What happened to that was this; we was working on my album "Funk Upon a Rhyme" so let me finish telling you that when we met up at the studio "we was like Eazy trippin' Dre. " Dre Hutch and everybody was in the room and then Suge was like "what y'all want to do?" So we wanted to start this thing called Death Row Records right?

Dubcnn: Right.

So we went to Hollywood it was at the Solar building Dig Griffio built it and we had came up with a couple of things. The first people that were going to come out on Death Row was going to be Above The Law and Kokane with Dre behind the stuff doing what he was going to do. That was when Deep Cover was finna come out. But what had happened was Eazy had called us because "We was like man we ain't just like going to leave like that, we finna talk it out with this brother and see what the hell is going on." So what we did was this:

We had a meeting with Eazy E and Dre was supposed to be there but Dre never did show up at all. So we ended up renegotiating with Eazy and we stayed with him. So during that time Snoop Dogg and Warren G - who was Snoop Dogg's DJ at that time - said they got a dude named Nate Dogg who sings straight from the Church so they all came up there. So during that time when we wanted to work on Snoop Dogg's album we couldn't because we had to work on my second album which was called "Funk Upon A Rhyme".

So it put Snoop in a situation where he was like "Well what the hell am I going to do? I can't wait on Kokane all day to do his thang".

So Warren G called Dre and them and said look "Hutch and them can't work on Snoop and my album so can we come over there? " That's when Snoop Dogg made the transition between Above The Law and Death Row. So when he made that transition it was a movie coming out called "Deep Cover" and I'm on that soundtrack too with a song called "Nickle Slick Nigga" so that move right there landed Snoop career. I'm going to tell you something and this is real talk if at the time I wasn't working on that album Snoop would have never been over there at Death Row right away. But everything happened for a reason. Because he went over there at a time when Dre was hot, Dre had this new thing and it just opened up a can of worms.
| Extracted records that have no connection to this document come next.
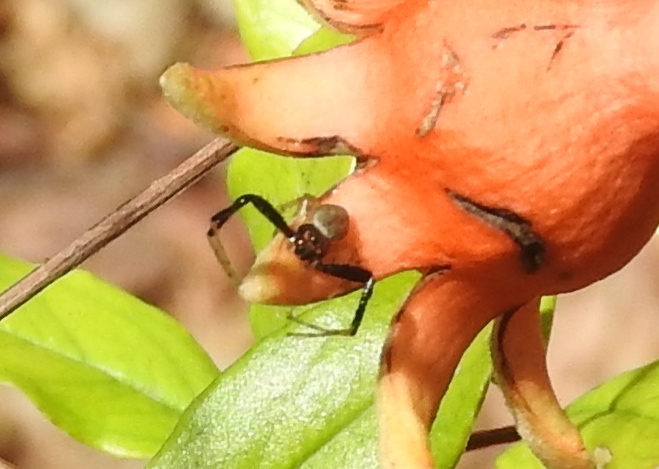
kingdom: Animalia
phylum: Arthropoda
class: Arachnida
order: Araneae
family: Thomisidae
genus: Misumenoides
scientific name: Misumenoides
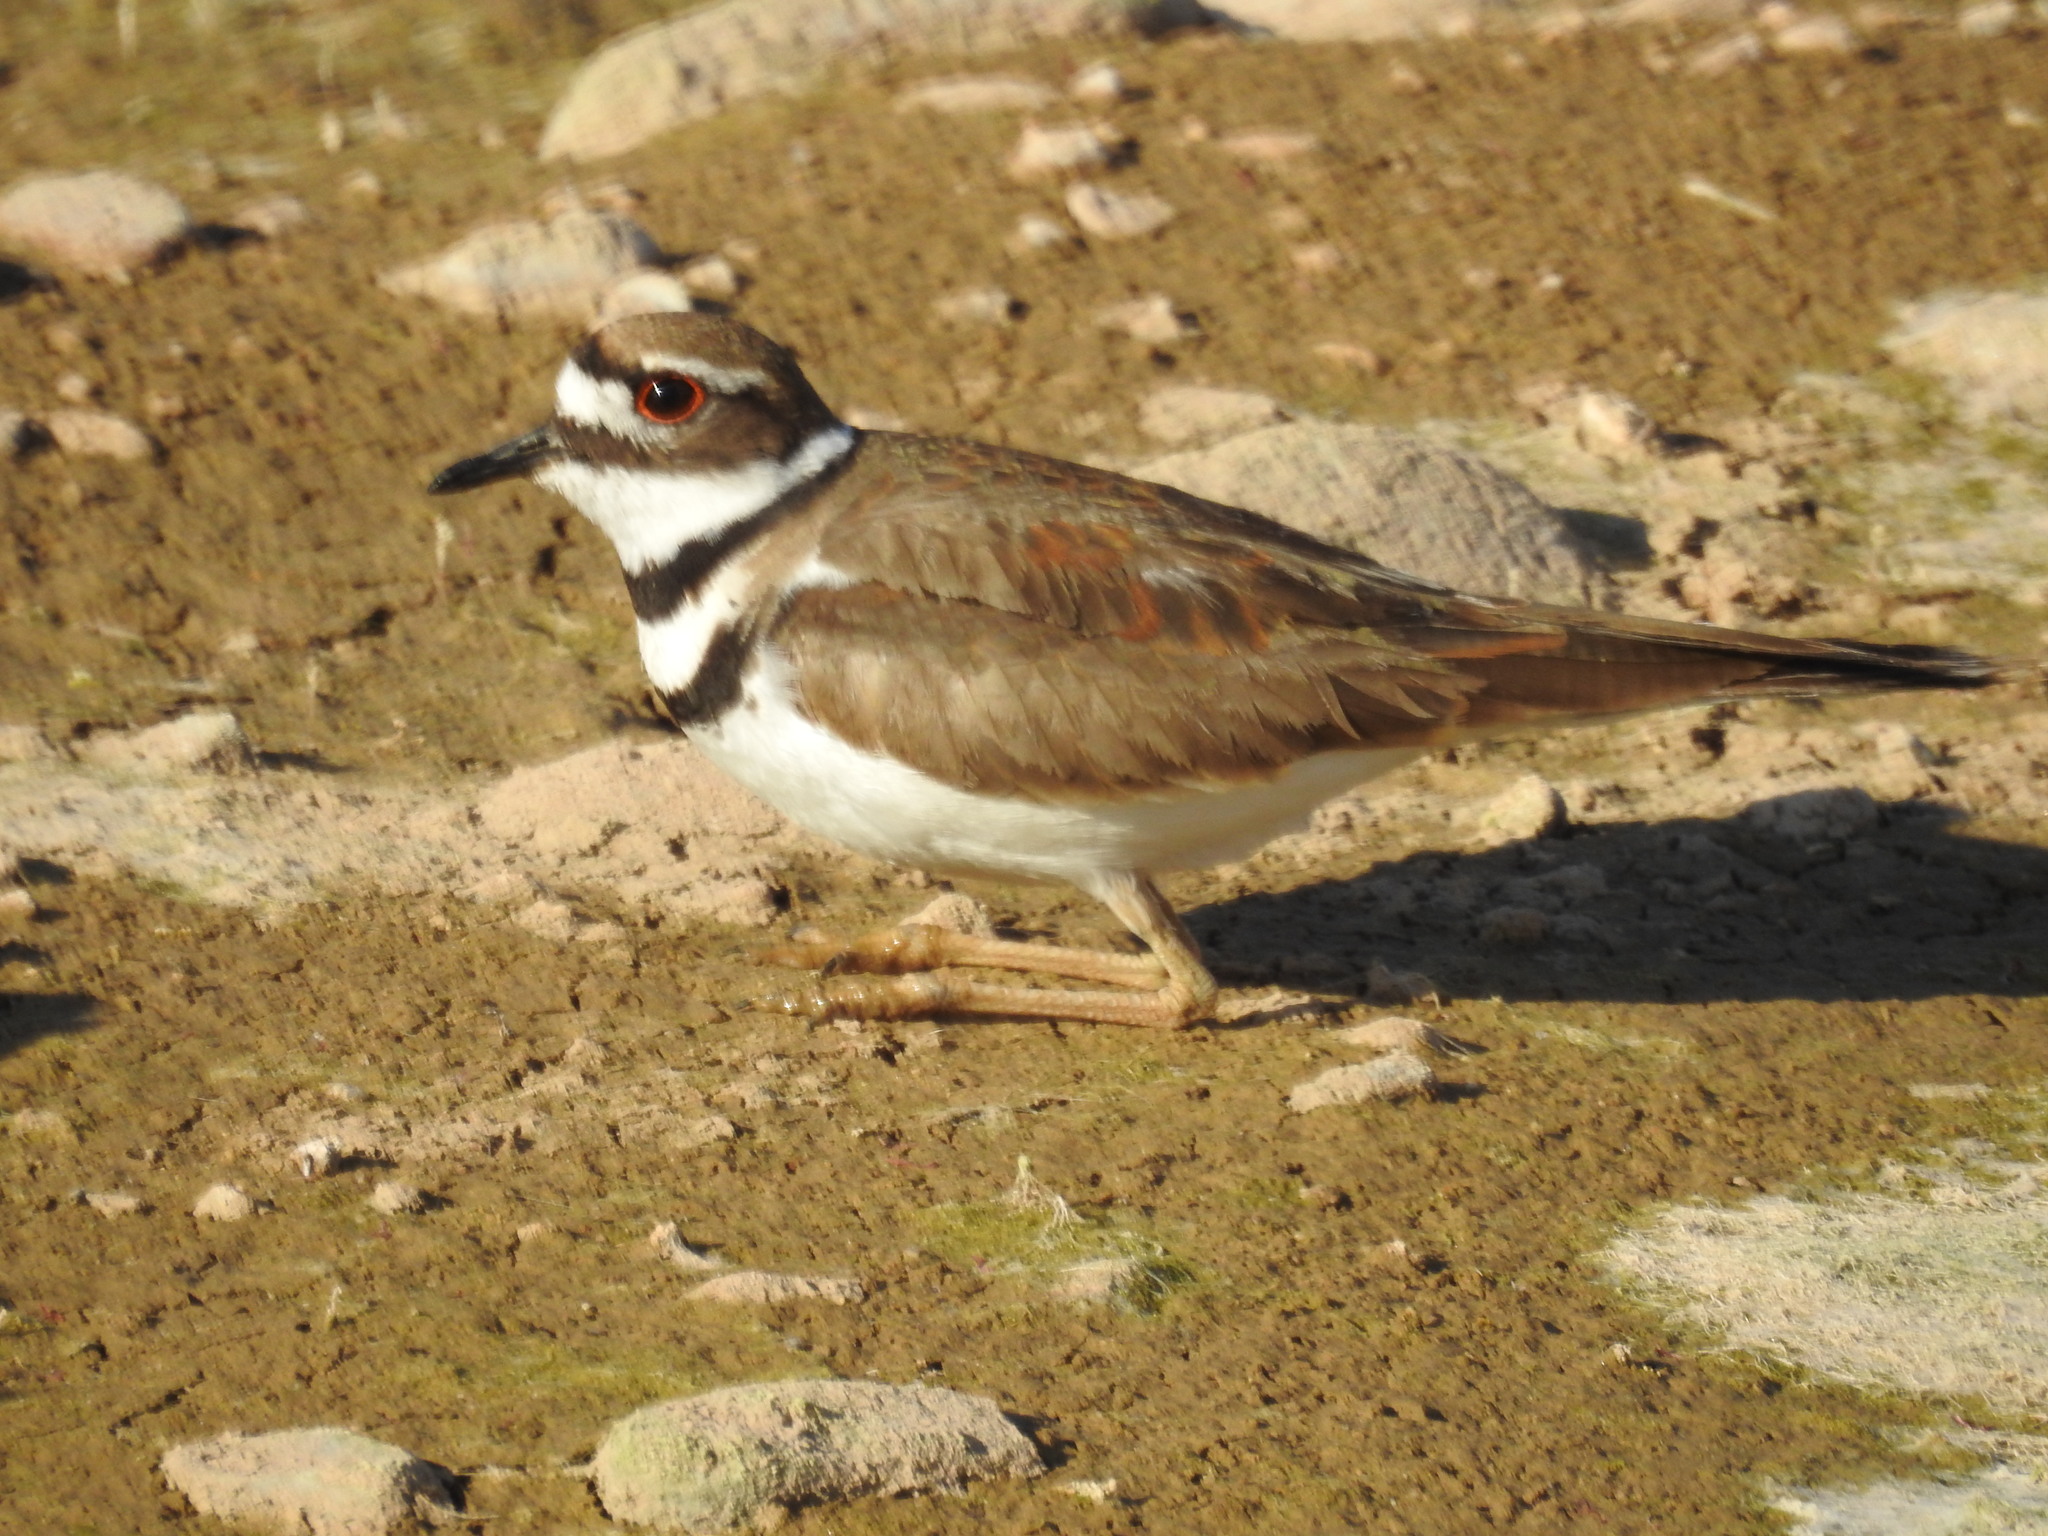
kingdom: Animalia
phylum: Chordata
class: Aves
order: Charadriiformes
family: Charadriidae
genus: Charadrius
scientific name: Charadrius vociferus
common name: Killdeer
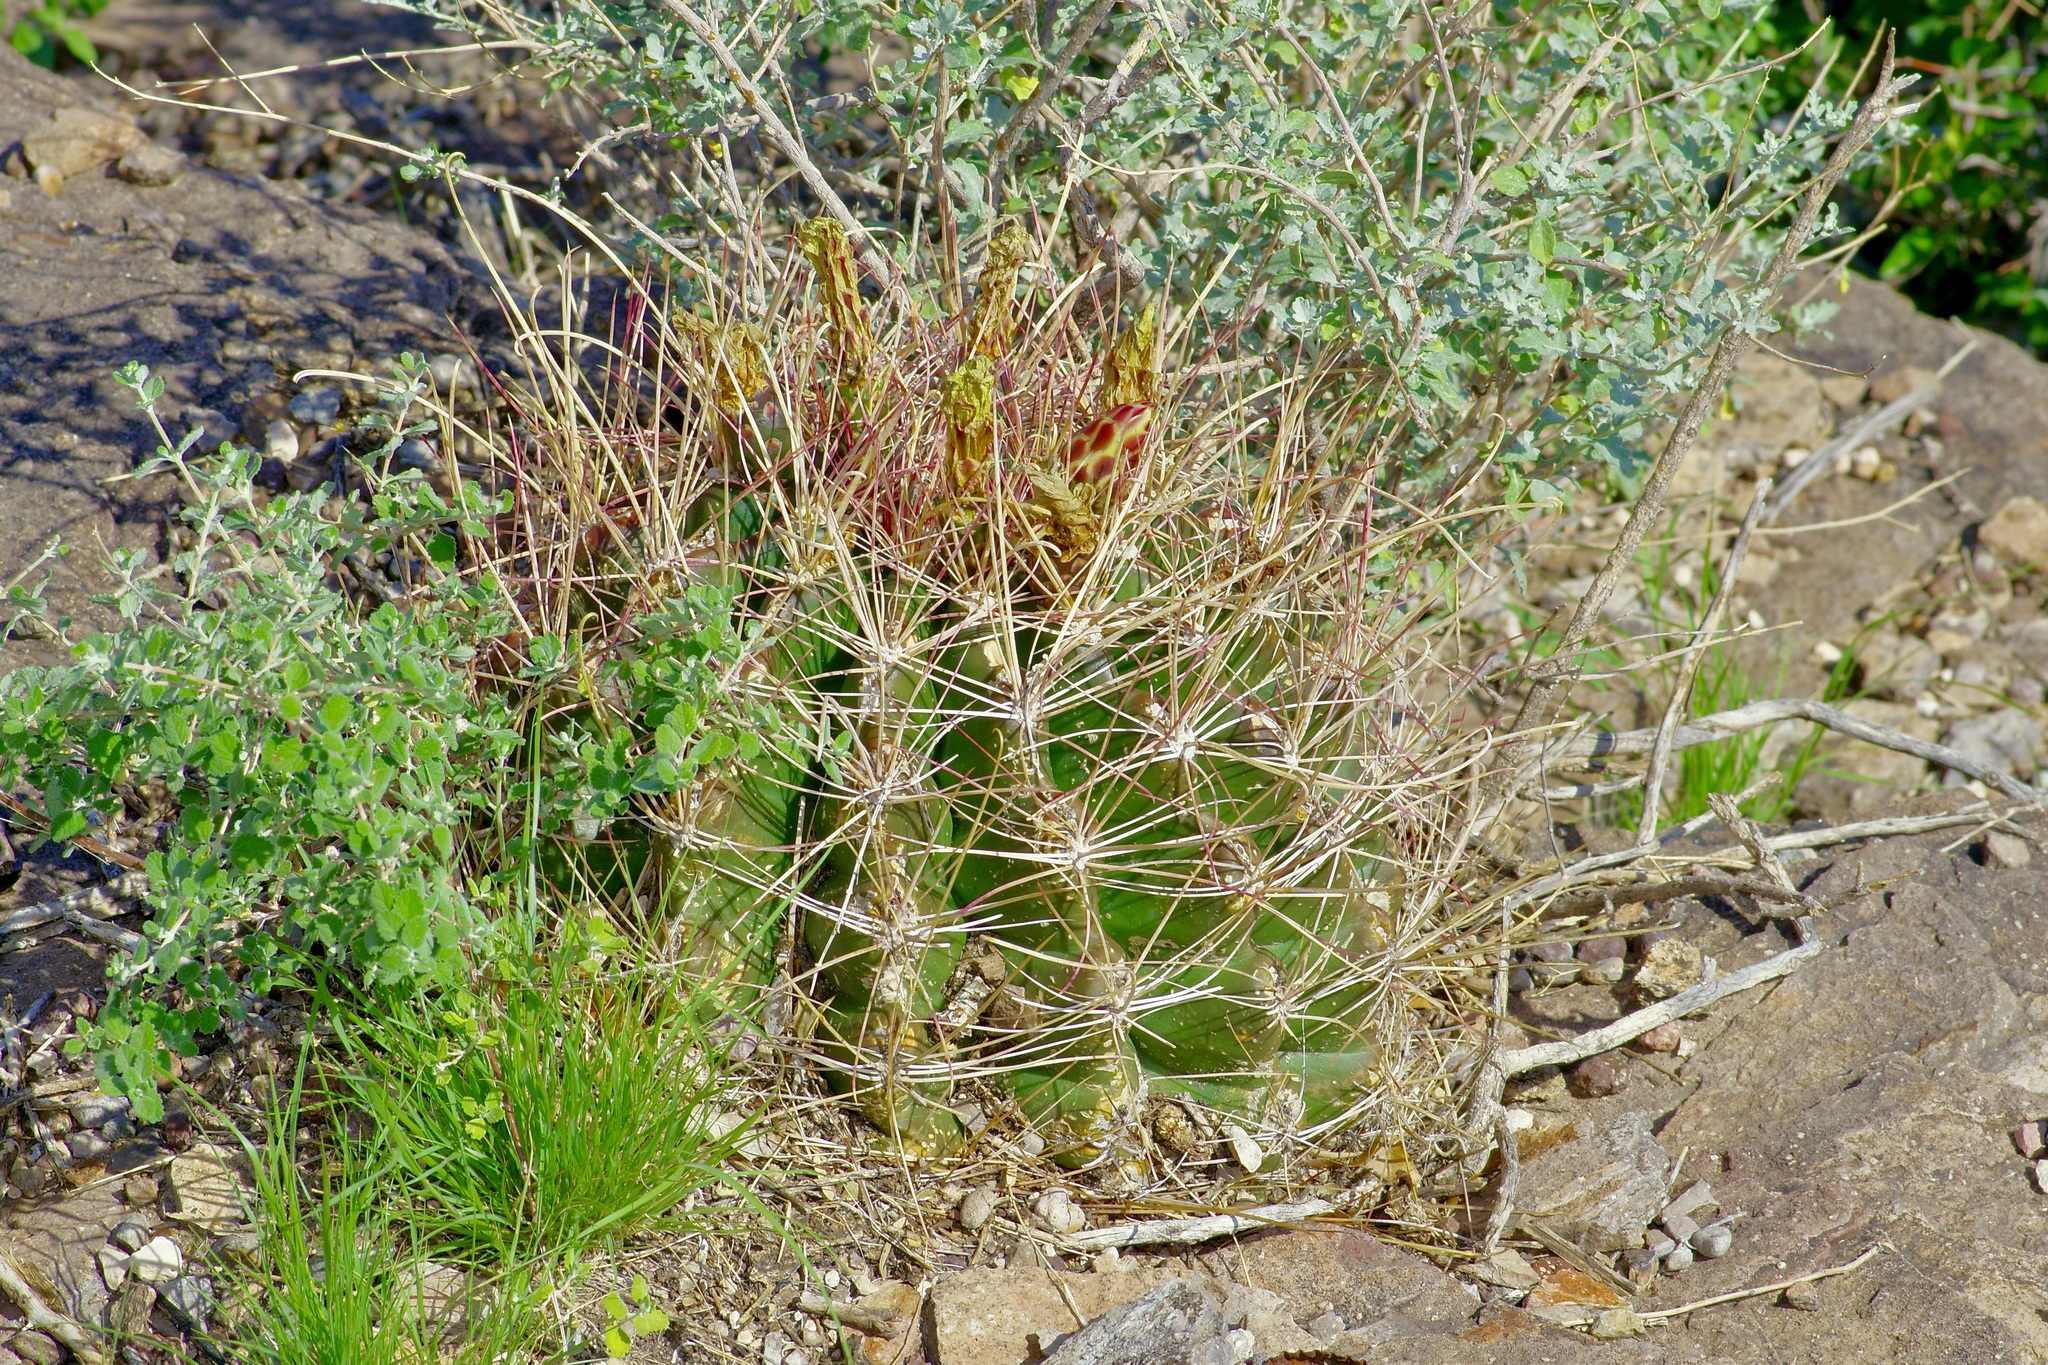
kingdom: Plantae
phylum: Tracheophyta
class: Magnoliopsida
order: Caryophyllales
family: Cactaceae
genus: Bisnaga
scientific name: Bisnaga hamatacantha
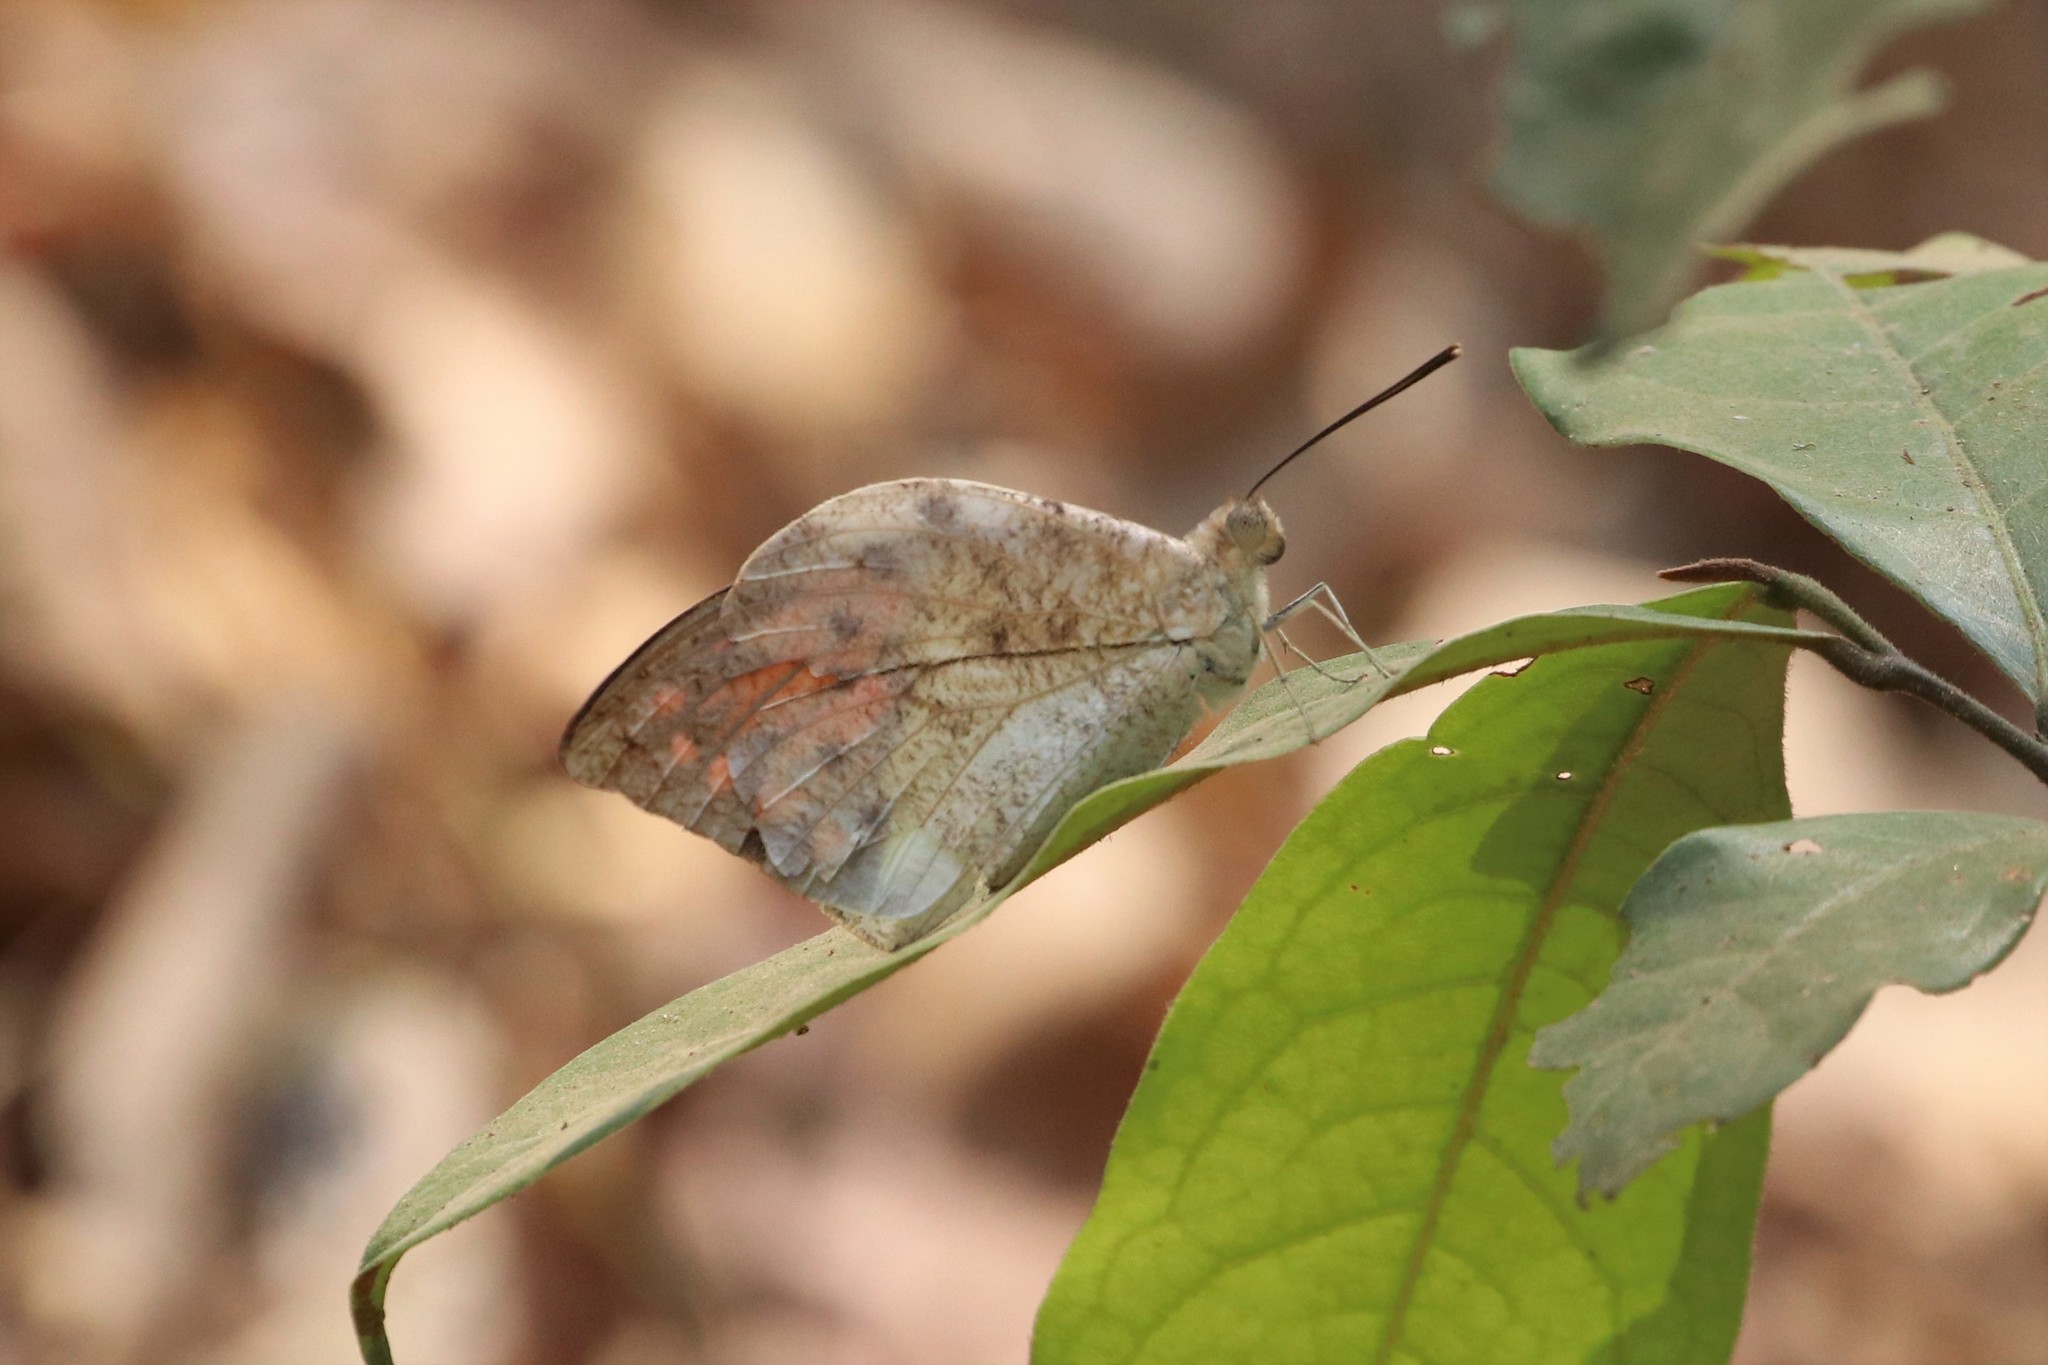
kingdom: Animalia
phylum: Arthropoda
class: Insecta
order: Lepidoptera
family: Pieridae
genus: Hebomoia
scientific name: Hebomoia glaucippe
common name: Great orange tip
You know Snoop Dogg was one of the best freestylers I had ever heard in this game real talk! So he went over there and it was like that's when the beef started. You know Dre never renegotiated with Eazy E and them so it was Death Row against Ruthless. That's why on "Funk Upon A Rhyme" I'm saying certain things at the time we was on each other like y'all stole our shit.

G-Funk, Aftermath and everything y'all stole our shit period so it was a difference of opinions then he had Kurupt diss me on something called "Blunts and Tangueray" me and Hutch so we replied back "Don't Bite The Funk That Feed You" and keep in mind this too "The Chronic" album completely almost sounds exactly like "Black Mafia Life" (Above The Law's album) because I'ma tell you the real Hutch showed Dre a lot of things which Dre is a genius if Hutch never did show him.

Dre is one of the biggest persons in the game but Hutch showed him a lot of stuff, Hutch gave him break beats on NWA and all kind of stuff but didn't get the credit. I'm telling it like it is for the whole world to know. This is how it go down so that was what started the beef between Ruthless and Death Row.

Dubcnn: We all know the beef was going on for a long period of time but was the beef ever taken to a street level?

Well of course it was taken to the street level and I'ma tell you this nobody wanted to see parts of Eazy because I'ma say it like this Eazy was Cooonneeeecteeed!

Real talk! And I'm telling it like it is...that Daz and Kurupt was dissing him and doing certain things because Daz and them are my boys. Daz and Kurupt they are my homies for life we put all that past us but at that time Eazy was basically telling them "you can do this Dre and you can do that but I get more money on your own project so you can diss me and that's why Eazy was slow to diss them back because he was getting paid more money than them.

So Eazy was the first one to really P.Iing it on a number scale, contract skills because see Eazy was intellectually putting it down so they couldn't really mess with him.